(Collected data)
::::
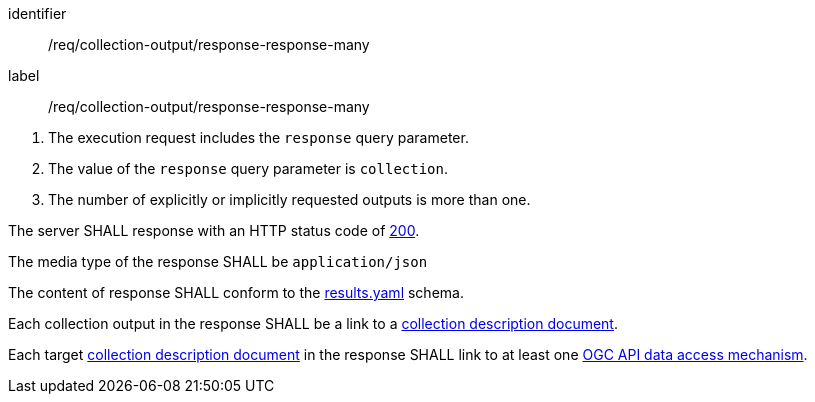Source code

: [[req_collection-output_response-response-many]]
[requirement]
====
[%metadata]
identifier:: /req/collection-output/response-response-many
label:: /req/collection-output/response-response-many

[.component,class=conditions]
--
. The execution request includes the `response` query parameter.
. The value of the `response` query parameter is `collection`.
. The number of explicitly or implicitly requested outputs is more than one.
--

[.component,class=part]
--
The server SHALL response with an HTTP status code of https://datatracker.ietf.org/doc/html/rfc7231#section-6.3.1[200].
--

[.component,class=part]
--
The media type of the response SHALL be `application/json`
--

[.component,class=part]
--
The content of response SHALL conform to the https://raw.githubusercontent.com/opengeospatial/ogcapi-processes/master/openapi/schemas/processes-core/results.yaml[results.yaml] schema.
--

[.component,class=part]
--
Each collection output in the response SHALL be a link to a <<def-collection-description,collection description document>>.
--

[.component,class=part]
--
Each target <<def-collection-description,collection description document>> in the response SHALL link to at least one <<def-ogc-data-access-mechanism,OGC API data access mechanism>>.
--

====
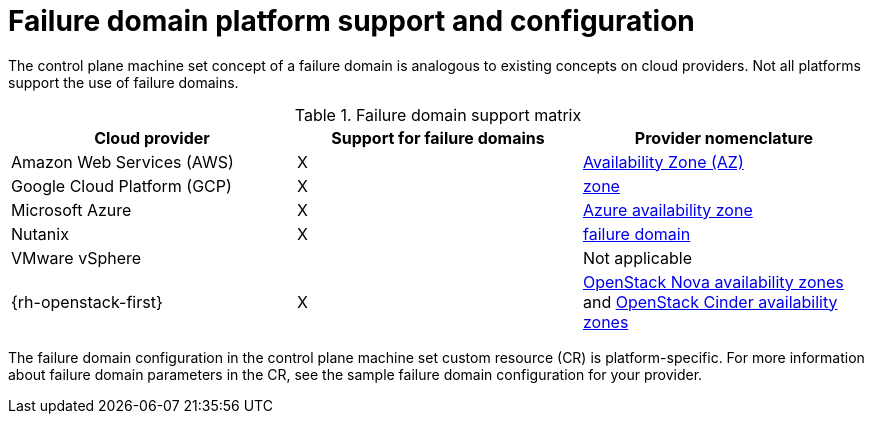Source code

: // Module included in the following assemblies:
//
// * machine_management/cpmso-resiliency.adoc

// TODO: See if I can find RHOSP docs links for the proposed changes.

:_mod-docs-content-type: REFERENCE
[id="cpmso-failure-domains-provider_{context}"]
= Failure domain platform support and configuration

The control plane machine set concept of a failure domain is analogous to existing concepts on cloud providers. Not all platforms support the use of failure domains.

.Failure domain support matrix
[cols="<.^,^.^,^.^"]
|====
|Cloud provider |Support for failure domains |Provider nomenclature

|Amazon Web Services (AWS)
|X
|link:https://docs.aws.amazon.com/AWSEC2/latest/UserGuide/using-regions-availability-zones.html#concepts-availability-zones[Availability Zone (AZ)]

|Google Cloud Platform (GCP)
|X
|link:https://cloud.google.com/compute/docs/regions-zones[zone]

|Microsoft Azure
|X
|link:https://learn.microsoft.com/en-us/azure/azure-web-pubsub/concept-availability-zones[Azure availability zone]

|Nutanix
|X
|link:https://portal.nutanix.com/page/documents/solutions/details?targetId=RA-2147-Nutanix-for-Enterprise-Edge:failure-domain-considerations.html[failure domain]

|VMware vSphere
|
|Not applicable

|{rh-openstack-first}
|X
|link:https://docs.openstack.org/nova/2023.2/admin/availability-zones.html[OpenStack Nova availability zones] and link:https://docs.openstack.org/cinder/2023.2/admin/availability-zone-type.html[OpenStack Cinder availability zones]
|====

The failure domain configuration in the control plane machine set custom resource (CR) is platform-specific. For more information about failure domain parameters in the CR, see the sample failure domain configuration for your provider.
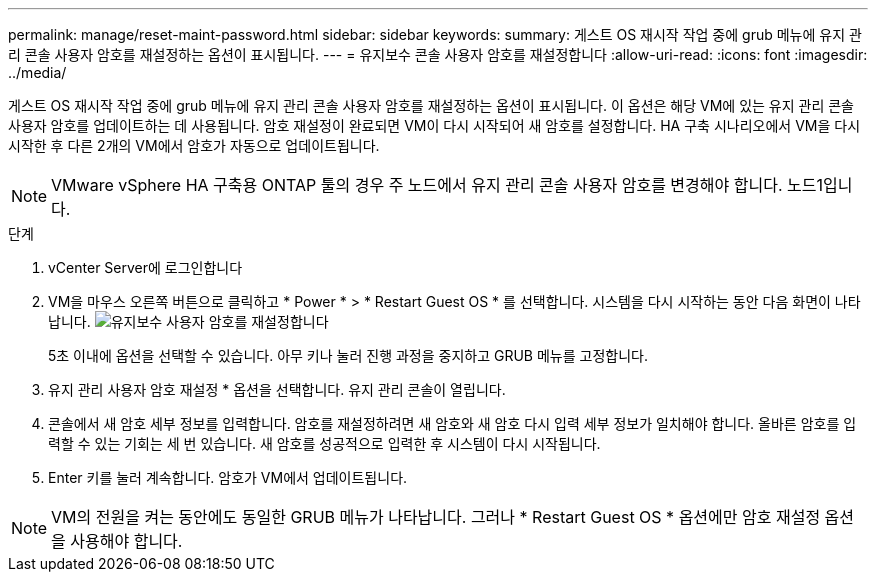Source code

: ---
permalink: manage/reset-maint-password.html 
sidebar: sidebar 
keywords:  
summary: 게스트 OS 재시작 작업 중에 grub 메뉴에 유지 관리 콘솔 사용자 암호를 재설정하는 옵션이 표시됩니다. 
---
= 유지보수 콘솔 사용자 암호를 재설정합니다
:allow-uri-read: 
:icons: font
:imagesdir: ../media/


[role="lead"]
게스트 OS 재시작 작업 중에 grub 메뉴에 유지 관리 콘솔 사용자 암호를 재설정하는 옵션이 표시됩니다. 이 옵션은 해당 VM에 있는 유지 관리 콘솔 사용자 암호를 업데이트하는 데 사용됩니다. 암호 재설정이 완료되면 VM이 다시 시작되어 새 암호를 설정합니다. HA 구축 시나리오에서 VM을 다시 시작한 후 다른 2개의 VM에서 암호가 자동으로 업데이트됩니다.


NOTE: VMware vSphere HA 구축용 ONTAP 툴의 경우 주 노드에서 유지 관리 콘솔 사용자 암호를 변경해야 합니다. 노드1입니다.

.단계
. vCenter Server에 로그인합니다
. VM을 마우스 오른쪽 버튼으로 클릭하고 * Power * > * Restart Guest OS * 를 선택합니다. 시스템을 다시 시작하는 동안 다음 화면이 나타납니다. image:../media/maint-console-password.png["유지보수 사용자 암호를 재설정합니다"]
+
5초 이내에 옵션을 선택할 수 있습니다. 아무 키나 눌러 진행 과정을 중지하고 GRUB 메뉴를 고정합니다.

. 유지 관리 사용자 암호 재설정 * 옵션을 선택합니다. 유지 관리 콘솔이 열립니다.
. 콘솔에서 새 암호 세부 정보를 입력합니다. 암호를 재설정하려면 새 암호와 새 암호 다시 입력 세부 정보가 일치해야 합니다. 올바른 암호를 입력할 수 있는 기회는 세 번 있습니다. 새 암호를 성공적으로 입력한 후 시스템이 다시 시작됩니다.
. Enter 키를 눌러 계속합니다. 암호가 VM에서 업데이트됩니다.



NOTE: VM의 전원을 켜는 동안에도 동일한 GRUB 메뉴가 나타납니다. 그러나 * Restart Guest OS * 옵션에만 암호 재설정 옵션을 사용해야 합니다.
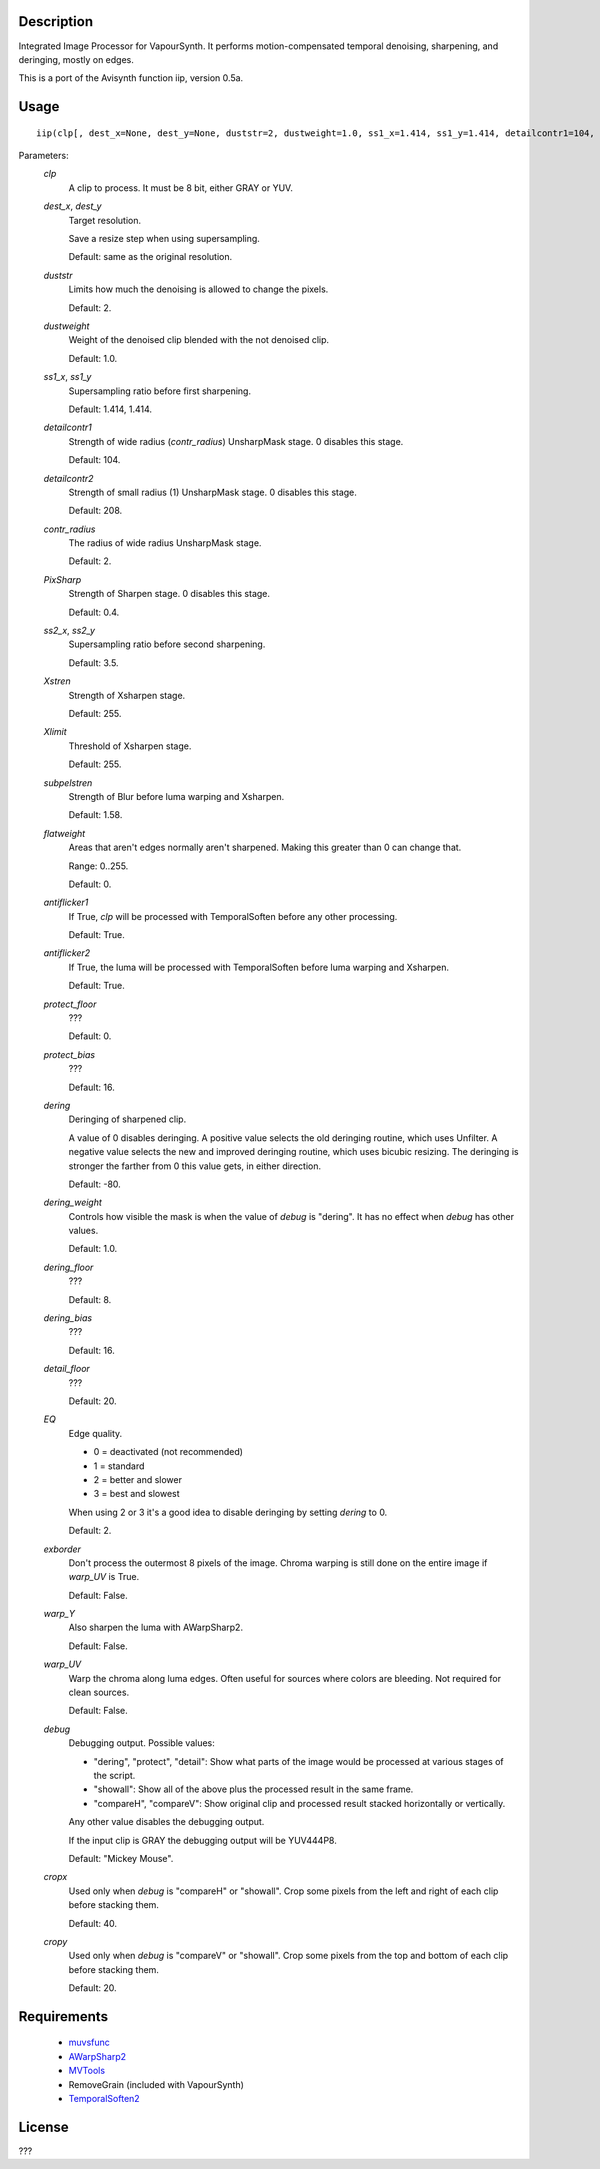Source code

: Description
===========

Integrated Image Processor for VapourSynth. It performs motion-compensated temporal denoising, sharpening, and deringing, mostly on edges.

This is a port of the Avisynth function iip, version 0.5a.


Usage
=====
::

    iip(clp[, dest_x=None, dest_y=None, duststr=2, dustweight=1.0, ss1_x=1.414, ss1_y=1.414, detailcontr1=104, detailcontr2=208, contr_radius=2, PixSharp=0.4, ss2_x=3.5, ss2_y=3.5, Xstren=255, Xlimit=255, subpelstren=1.58, flatweight=0, antiflicker1=True, antiflicker2=True, protect_floor=0, protect_bias=16, dering=-80, dering_weight=1.0, dering_floor=8, dering_bias=16, detail_floor=20, EQ=2, exborder=False, warp_Y=False, warp_UV=False, debug="Mickey Mouse", cropx=40, cropy=20])


Parameters:
    *clp*
        A clip to process. It must be 8 bit, either GRAY or YUV.
        
    *dest_x*, *dest_y*
        Target resolution.
        
        Save a resize step when using supersampling.
        
        Default: same as the original resolution.
        
    *duststr*
        Limits how much the denoising is allowed to change the pixels.

        Default: 2.

    *dustweight*
        Weight of the denoised clip blended with the not denoised clip.

        Default: 1.0.

    *ss1_x*, *ss1_y*
        Supersampling ratio before first sharpening.
        
        Default: 1.414, 1.414.

    *detailcontr1*
        Strength of wide radius (*contr_radius*) UnsharpMask stage. 0 disables this stage.

        Default: 104.

    *detailcontr2*
        Strength of small radius (1) UnsharpMask stage. 0 disables this stage.

        Default: 208.

    *contr_radius*
        The radius of wide radius UnsharpMask stage.

        Default: 2.

    *PixSharp*
        Strength of Sharpen stage. 0 disables this stage.

        Default: 0.4.

    *ss2_x*, *ss2_y*
        Supersampling ratio before second sharpening.

        Default: 3.5.

    *Xstren*
        Strength of Xsharpen stage.

        Default: 255.

    *Xlimit*
        Threshold of Xsharpen stage.

        Default: 255.

    *subpelstren*
        Strength of Blur before luma warping and Xsharpen.

        Default: 1.58.

    *flatweight*
        Areas that aren't edges normally aren't sharpened. Making this greater than 0 can change that.
        
        Range: 0..255.

        Default: 0.

    *antiflicker1*
        If True, *clp* will be processed with TemporalSoften before any other processing.

        Default: True.

    *antiflicker2*
        If True, the luma will be processed with TemporalSoften before luma warping and Xsharpen.

        Default: True.

    *protect_floor*
        ???

        Default: 0.

    *protect_bias*
        ???

        Default: 16.

    *dering*
        Deringing of sharpened clip.
        
        A value of 0 disables deringing. A positive value selects the old deringing routine, which uses Unfilter. A negative value selects the new and improved deringing routine, which uses bicubic resizing. The deringing is stronger the farther from 0 this value gets, in either direction.

        Default: -80.

    *dering_weight*
        Controls how visible the mask is when the value of *debug* is "dering". It has no effect when *debug* has other values.

        Default: 1.0.

    *dering_floor*
        ???

        Default: 8.

    *dering_bias*
        ???

        Default: 16.

    *detail_floor*
        ???

        Default: 20.

    *EQ*
        Edge quality.
        
        * 0 = deactivated (not recommended)
        * 1 = standard
        * 2 = better and slower
        * 3 = best and slowest
        
        When using 2 or 3 it's a good idea to disable deringing by setting *dering* to 0.

        Default: 2.

    *exborder*
        Don't process the outermost 8 pixels of the image. Chroma warping is still done on the entire image if *warp_UV* is True.

        Default: False.

    *warp_Y*
        Also sharpen the luma with AWarpSharp2.

        Default: False.

    *warp_UV*
        Warp the chroma along luma edges. Often useful for sources where colors are bleeding. Not required for clean sources.

        Default: False.

    *debug*
        Debugging output. Possible values:
        
        * "dering", "protect", "detail": Show what parts of the image would be processed at various stages of the script.
        * "showall": Show all of the above plus the processed result in the same frame.
        * "compareH", "compareV": Show original clip and processed result stacked horizontally or vertically.
        
        Any other value disables the debugging output.
        
        If the input clip is GRAY the debugging output will be YUV444P8.

        Default: "Mickey Mouse".

    *cropx*
        Used only when *debug* is "compareH" or "showall". Crop some pixels from the left and right of each clip before stacking them.

        Default: 40.

    *cropy*
        Used only when *debug* is "compareV" or "showall". Crop some pixels from the top and bottom of each clip before stacking them.

        Default: 20.



Requirements
============

   * `muvsfunc          <https://github.com/WolframRhodium/muvsfunc>`_
   * `AWarpSharp2       <https://github.com/dubhater/vapoursynth-awarpsharp2>`_
   * `MVTools           <https://github.com/dubhater/vapoursynth-mvtools>`_
   * RemoveGrain (included with VapourSynth)
   * `TemporalSoften2   <https://github.com/dubhater/vapoursynth-temporalsoften2>`_


License
=======

???
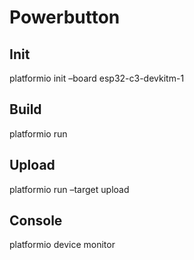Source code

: * Powerbutton

** Init

platformio init --board esp32-c3-devkitm-1

** Build

platformio run

** Upload

platformio run --target upload

** Console

platformio device monitor
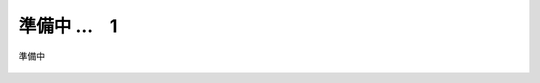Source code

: 準備中 …　1
===========================

準備中

.. figure:: images/mod3-1.png
   :scale: 80%
   :align: center

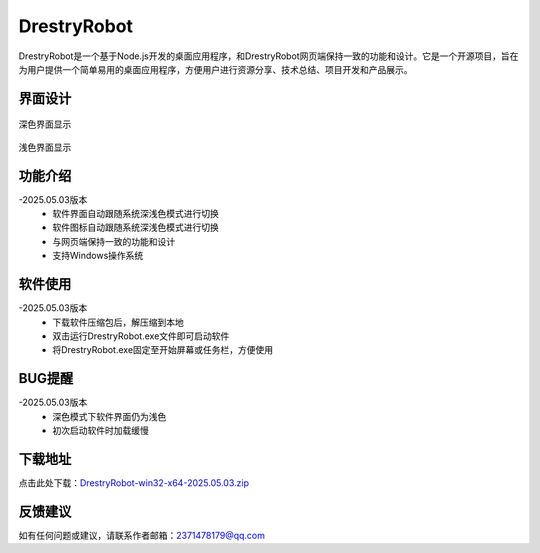 DrestryRobot
==============
DrestryRobot是一个基于Node.js开发的桌面应用程序，和DrestryRobot网页端保持一致的功能和设计。它是一个开源项目，旨在为用户提供一个简单易用的桌面应用程序，方便用户进行资源分享、技术总结、项目开发和产品展示。

界面设计
---------
.. figure:: images/深色.png
   :alt: Version
   :align: center
   :width: 100%
   
   深色界面显示

.. figure:: images/浅色.png
   :alt: Version
   :align: center
   :width: 100%

   浅色界面显示

功能介绍
---------
-2025.05.03版本
    - 软件界面自动跟随系统深浅色模式进行切换
    - 软件图标自动跟随系统深浅色模式进行切换
    - 与网页端保持一致的功能和设计
    - 支持Windows操作系统

软件使用
---------
-2025.05.03版本
    - 下载软件压缩包后，解压缩到本地
    - 双击运行DrestryRobot.exe文件即可启动软件
    - 将DrestryRobot.exe固定至开始屏幕或任务栏，方便使用

BUG提醒
---------
-2025.05.03版本
    - 深色模式下软件界面仍为浅色
    - 初次启动软件时加载缓慢


下载地址
---------
点击此处下载：`DrestryRobot-win32-x64-2025.05.03.zip <https://pan.baidu.com/s/1aXDmUMYRZOYCcy6UzS6xkw?pwd=0000>`_

反馈建议
---------
如有任何问题或建议，请联系作者邮箱：2371478179@qq.com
::::
**Instructions for the task:**
Exact copy, pictures excluded: every line above from the one containing "sidebar: sidebar" to the one containing "Save a resize", inclusive, and nothing more.

**Task response:**
sidebar: sidebar 
keywords:  
summary: 게스트 OS 재시작 작업 중에 grub 메뉴에 유지 관리 콘솔 사용자 암호를 재설정하는 옵션이 표시됩니다. 
---
= 유지보수 콘솔 사용자 암호를 재설정합니다
:allow-uri-read: 
:icons: font
:imagesdir: ../media/


[role="lead"]
게스트 OS 재시작 작업 중에 grub 메뉴에 유지 관리 콘솔 사용자 암호를 재설정하는 옵션이 표시됩니다. 이 옵션은 해당 VM에 있는 유지 관리 콘솔 사용자 암호를 업데이트하는 데 사용됩니다. 암호 재설정이 완료되면 VM이 다시 시작되어 새 암호를 설정합니다. HA 구축 시나리오에서 VM을 다시 시작한 후 다른 2개의 VM에서 암호가 자동으로 업데이트됩니다.


NOTE: VMware vSphere HA 구축용 ONTAP 툴의 경우 주 노드에서 유지 관리 콘솔 사용자 암호를 변경해야 합니다. 노드1입니다.

.단계
. vCenter Server에 로그인합니다
. VM을 마우스 오른쪽 버튼으로 클릭하고 * Power * > * Restart Guest OS * 를 선택합니다. 시스템을 다시 시작하는 동안 다음 화면이 나타납니다. image:../media/maint-console-password.png["유지보수 사용자 암호를 재설정합니다"]
+
5초 이내에 옵션을 선택할 수 있습니다. 아무 키나 눌러 진행 과정을 중지하고 GRUB 메뉴를 고정합니다.

. 유지 관리 사용자 암호 재설정 * 옵션을 선택합니다. 유지 관리 콘솔이 열립니다.
. 콘솔에서 새 암호 세부 정보를 입력합니다. 암호를 재설정하려면 새 암호와 새 암호 다시 입력 세부 정보가 일치해야 합니다. 올바른 암호를 입력할 수 있는 기회는 세 번 있습니다. 새 암호를 성공적으로 입력한 후 시스템이 다시 시작됩니다.
. Enter 키를 눌러 계속합니다. 암호가 VM에서 업데이트됩니다.



NOTE: VM의 전원을 켜는 동안에도 동일한 GRUB 메뉴가 나타납니다. 그러나 * Restart Guest OS * 옵션에만 암호 재설정 옵션을 사용해야 합니다.
Source code

: Description
===========

Integrated Image Processor for VapourSynth. It performs motion-compensated temporal denoising, sharpening, and deringing, mostly on edges.

This is a port of the Avisynth function iip, version 0.5a.


Usage
=====
::

    iip(clp[, dest_x=None, dest_y=None, duststr=2, dustweight=1.0, ss1_x=1.414, ss1_y=1.414, detailcontr1=104, detailcontr2=208, contr_radius=2, PixSharp=0.4, ss2_x=3.5, ss2_y=3.5, Xstren=255, Xlimit=255, subpelstren=1.58, flatweight=0, antiflicker1=True, antiflicker2=True, protect_floor=0, protect_bias=16, dering=-80, dering_weight=1.0, dering_floor=8, dering_bias=16, detail_floor=20, EQ=2, exborder=False, warp_Y=False, warp_UV=False, debug="Mickey Mouse", cropx=40, cropy=20])


Parameters:
    *clp*
        A clip to process. It must be 8 bit, either GRAY or YUV.
        
    *dest_x*, *dest_y*
        Target resolution.
        
        Save a resize step when using supersampling.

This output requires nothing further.